Diplomatic corps and media shown how ministry controls house arrests
By Messenger Staff
Friday, April 22The Minister of Corrections of Georgia has hosted representatives of the diplomatic corps and the media at the newly-established Electric Monitoring Centre of the National Probation Agency, which carries out remote control of juvenile convicts under house arrest.
Minister Kakha Kakhishvili told the guests that through relevant devices, the Centre successfully controlled juvenile convicts without sending them to prisons.
The minister praised the new practice of monitoring house arrests which was launched in Georgia from January 1 2016, and said the Ministry planned to increase the number of convicts - not only juveniles - who would be able to serve their sentences at home.
Kakhishvili said that house arrest, in cases of minor crimes, decreased the number of inmates in prisons, was safe for public as relevant bodies controlled such convicts and enabled offenders to continue their previous activities without the need of post-prison re-socialisation.

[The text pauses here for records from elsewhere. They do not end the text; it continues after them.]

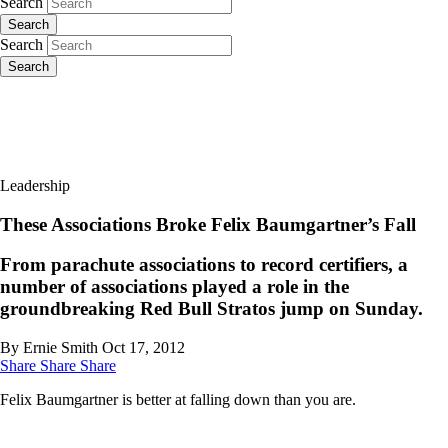
Search
Search
Search
Search
Leadership
These Associations Broke Felix Baumgartner’s Fall
From parachute associations to record certifiers, a
number of associations played a role in the
groundbreaking Red Bull Stratos jump on Sunday.
By Ernie Smith
Oct 17, 2012
Share
Share
Share
Felix Baumgartner is better at falling down than you are.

The Minister announced his body planned to purchase a special server soon through which the Centre would control the 1,000 convicts under house arrest simultaneously.
The guests could also view handicrafts and different items made by prisoners with suspended sentences, who could produce the objects at a wood processing plant located in one of prisons’ areas.
The inmates were paid for their jobs, as the Ministry sells everything they produce.
Kakhishvili said the approach also helped prisoners, as they would be able to easily find jobs in the future and successfully reintegrate into society.
The approach that Georgia is gradually introducing is good for the state and also for convicted criminals.
With this step, the Government will also reduce expenses for reintegration programmes and psychological assistance.
One of the biggest problems for former prisoners in Georgia is finding a job after release; they suffer from social stigma and the simple lack of jobs.
The Government will also have to settle both of these problems for Georgia to have a markedly improved situation in its penal sector.